EXTRAIT DE L'ARTICLE —
- - -
- Author, Awa Diop
- Role, BBC Afrique
La quinzième édition de la biennale de l’Art Africain contemporain démarre ce jeudi 07 novembre 2024 au 7 décembre prochain à Dakar la capitale Sénégalaise. Elle est placée sous le théme « The Wake » ou « L’éveil ».
Cette édition fait ressortir les défis auxquels les artistes africains font face, tels que les questions de justice sociale, d’environnement et d’identité culturelle.
Dans sa note conceptuelle, la directrice artistique de l’événement, Salimata Diop explique qu’il s’agit, dans ce thème, de lier le passé et l’avenir en leur conférant une importance égale.
Cette thématique est partiellement inspirée de l’ouvrage In the Wake : On Blackness and Black Being de la professeure Christina Sharpe qui examine la condition noire, ses représentations littéraires, visuelles et artistiques, en rapport avec les notions d’exhumation, de deuil et d’arrachement.
« On naviguera au fil de ce qu’évoque le terme wake (éveil, sillage, veillée mortuaire, gindiku), qui déploie un riche éventail sémantique offrant finalement un pont culturel et métaphorique entre art et société. »
- - -
TÂCHE A —
Sélectionnez toutes les lignes des enregistrements où figure le mot « determine ».
Les enregistrements qui suivent n'ont aucun lien avec l'article.
- - -
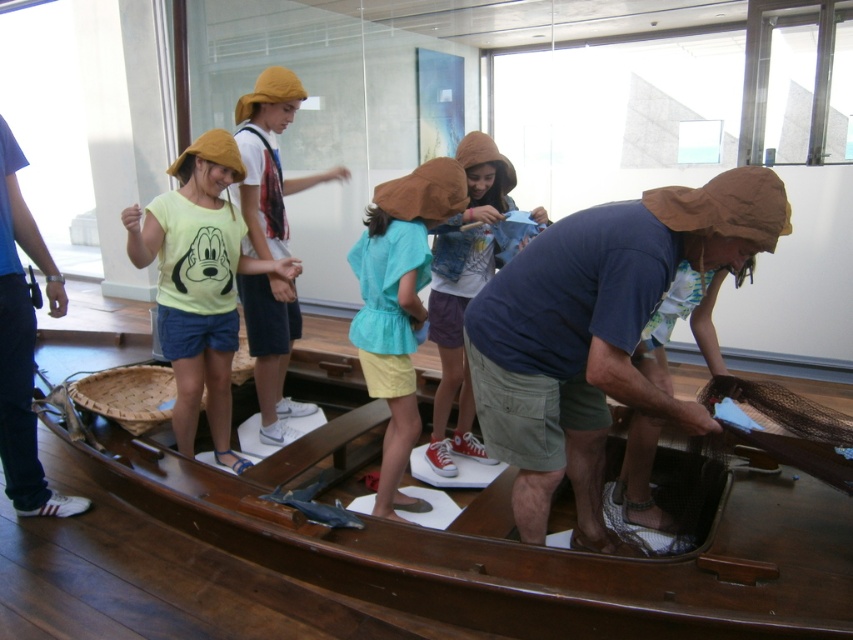
You are a participant in the activity and need to determine if the brown fabric hat at center can be placed on top of the yellow matte shirt at upper left without falling over. Based on their sizes, can this be done?

The brown fabric hat at center might be wider than yellow matte shirt at upper left, so it may not fit stably on top of it and could potentially fall over.

You are an event organizer planning to move the wooden boat at center and the yellow matte shirt at upper left to a new location. The doorway you need to pass through is 1 meter wide. Based on their sizes, can both items fit through the doorway side by side?

The wooden boat at center is wider than the yellow matte shirt at upper left. Since the doorway is 1 meter wide, we need to know the exact widths of both items to determine if they can fit side by side. However, the provided information only states that the wooden boat is larger in width than the shirt, but without specific measurements, we cannot confirm if their combined width exceeds 1 meter.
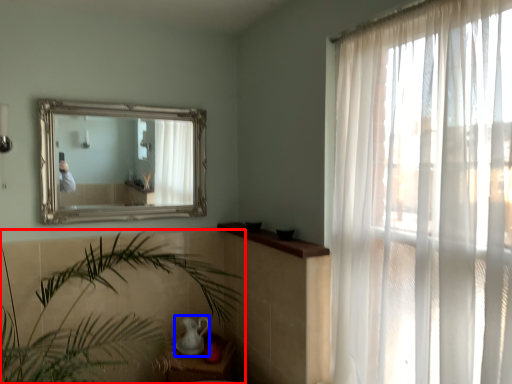
Question: Among these objects, which one is farthest to the camera, houseplant (highlighted by a red box) or tea pot (highlighted by a blue box)?

Choices:
 (A) houseplant
 (B) tea pot

Answer: (B)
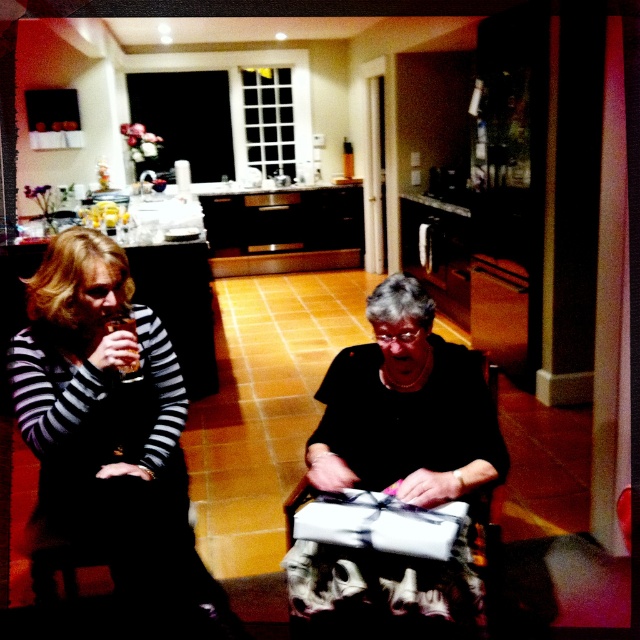
Question: Is striped fabric dress at left to the right of black matte gift at center from the viewer's perspective?

Choices:
 (A) no
 (B) yes

Answer: (A)

Question: Among these objects, which one is nearest to the camera?

Choices:
 (A) striped fabric dress at left
 (B) black matte gift at center

Answer: (B)

Question: Among these objects, which one is farthest from the camera?

Choices:
 (A) striped fabric dress at left
 (B) black matte gift at center

Answer: (A)

Question: Among these points, which one is nearest to the camera?

Choices:
 (A) (120, 465)
 (B) (396, 305)

Answer: (B)

Question: Where is striped fabric dress at left located in relation to black matte gift at center in the image?

Choices:
 (A) left
 (B) right

Answer: (A)

Question: Is the position of striped fabric dress at left less distant than that of black matte gift at center?

Choices:
 (A) no
 (B) yes

Answer: (A)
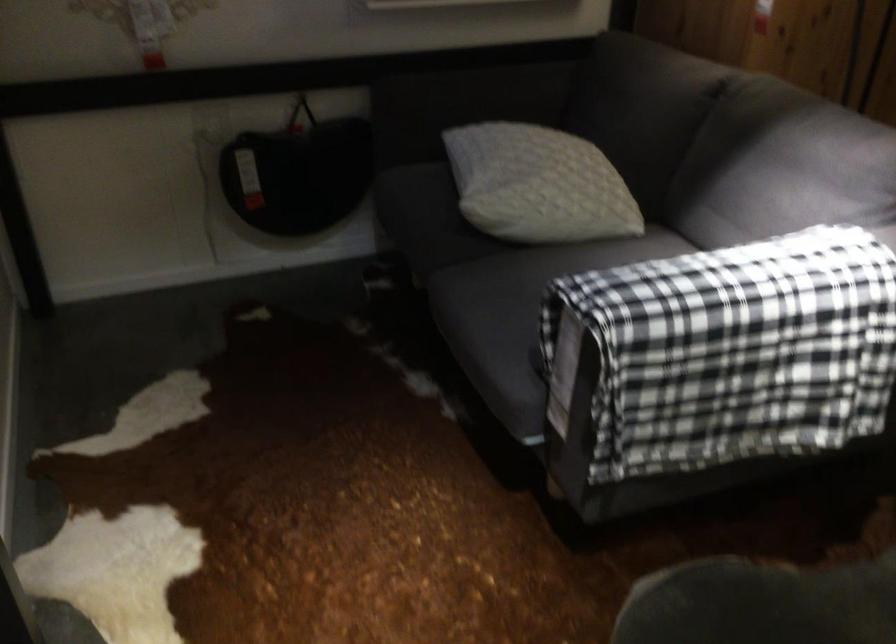
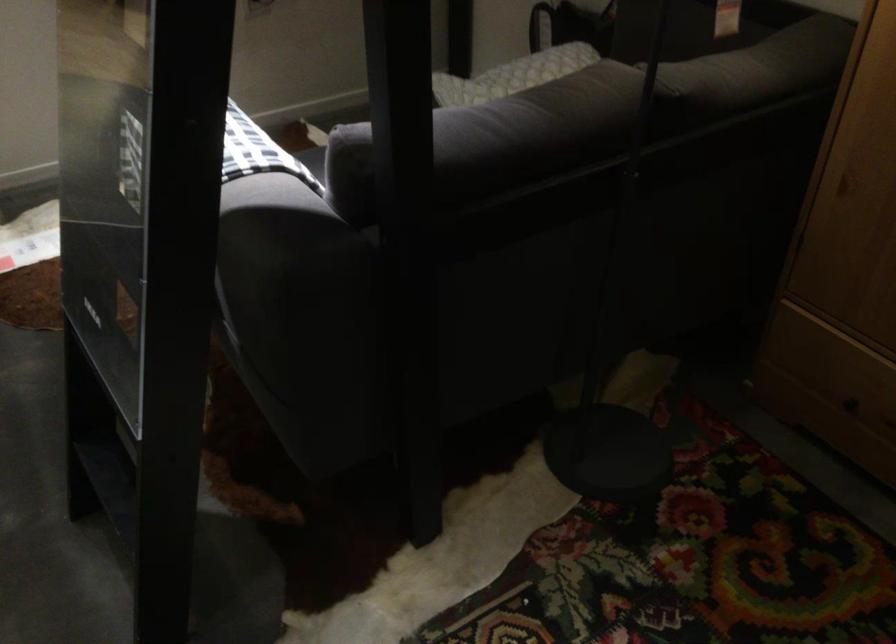
Question: I am providing you with two images of the same scene from different viewpoints. After the viewpoint changes to image2, which objects are now occluded?

Choices:
 (A) sofa sitting surface
 (B) grey back cushion
 (C) sofa armrest
 (D) whiteboard on stand

Answer: (A)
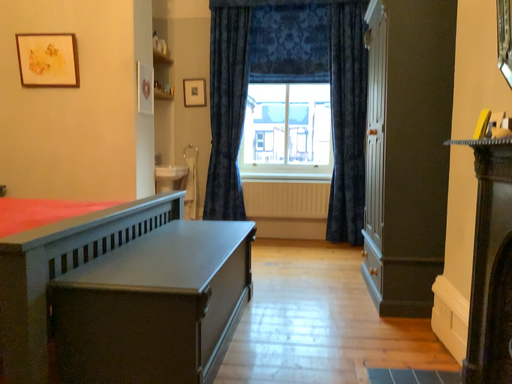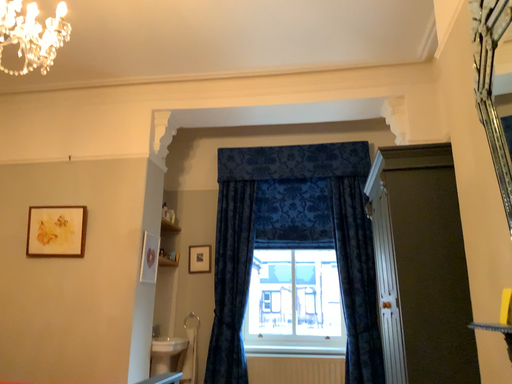
Question: How did the camera likely rotate when shooting the video?

Choices:
 (A) rotated downward
 (B) rotated upward

Answer: (B)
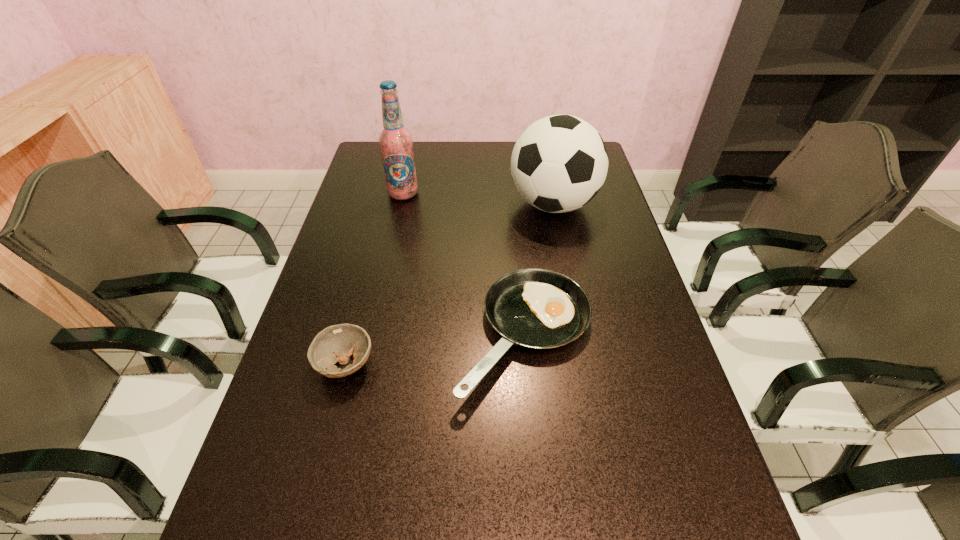
This screenshot has width=960, height=540. What are the coordinates of `the tallest object` in the screenshot? It's located at point(396,142).

The image size is (960, 540). I want to click on the second tallest object, so click(x=559, y=163).

Locate an element on the screen. Image resolution: width=960 pixels, height=540 pixels. bowl is located at coordinates (335, 343).

You are a GUI agent. You are given a task and a screenshot of the screen. Output one action in this format:
    pyautogui.click(x=<x>, y=<y>)
    Task: Click on the frying pan
    
    Given the screenshot: What is the action you would take?
    pyautogui.click(x=536, y=308)

Find the location of `vacant space situated on the back of the tallest object`. vacant space situated on the back of the tallest object is located at coordinates (408, 172).

The width and height of the screenshot is (960, 540). What are the coordinates of `vacant space situated on the back of the soccer ball` in the screenshot? It's located at (546, 171).

The width and height of the screenshot is (960, 540). I want to click on vacant area situated on the back of the bowl, so click(368, 275).

The image size is (960, 540). I want to click on free space located 0.200m on the back of the frying pan, so click(516, 232).

You are a GUI agent. You are given a task and a screenshot of the screen. Output one action in this format:
    pyautogui.click(x=<x>, y=<y>)
    Task: Click on the alcohol that is positioned at the left edge
    The height and width of the screenshot is (540, 960).
    Given the screenshot: What is the action you would take?
    pyautogui.click(x=396, y=142)

The height and width of the screenshot is (540, 960). I want to click on bowl present at the left edge, so click(335, 343).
- - -
TÂCHE B —
D'après l'article sur la biennale de Dakar, ces affirmations sont-elles exactes ? Répondez par oui ou non pour chacune, en citant les mots de l'article qui tranchent. (i) La biennale se déroule à Dakar du 7 novembre au 7 décembre 2024. (ii) La directrice artistique de l'événement s'appelle Christina Sharpe. (iii) Le thème s'inspire en partie d'un ouvrage de Christina Sharpe.

RÉPONSE A —
You are a participant in the activity and need to determine if the brown fabric hat at center can be placed on top of the yellow matte shirt at upper left without falling over. Based on their sizes, can this be done?
The wooden boat at center is wider than the yellow matte shirt at upper left. Since the doorway is 1 meter wide, we need to know the exact widths of both items to determine if they can fit side by side. However, the provided information only states that the wooden boat is larger in width than the shirt, but without specific measurements, we cannot confirm if their combined width exceeds 1 meter.

RÉPONSE B —
(i) Oui : « démarre ce jeudi 07 novembre 2024 au 7 décembre prochain à Dakar ».
(ii) Non : « la directrice artistique de l’événement, Salimata Diop ».
(iii) Oui : « Cette thématique est partiellement inspirée de l’ouvrage In the Wake : On Blackness and Black Being de la professeure Christina Sharpe ».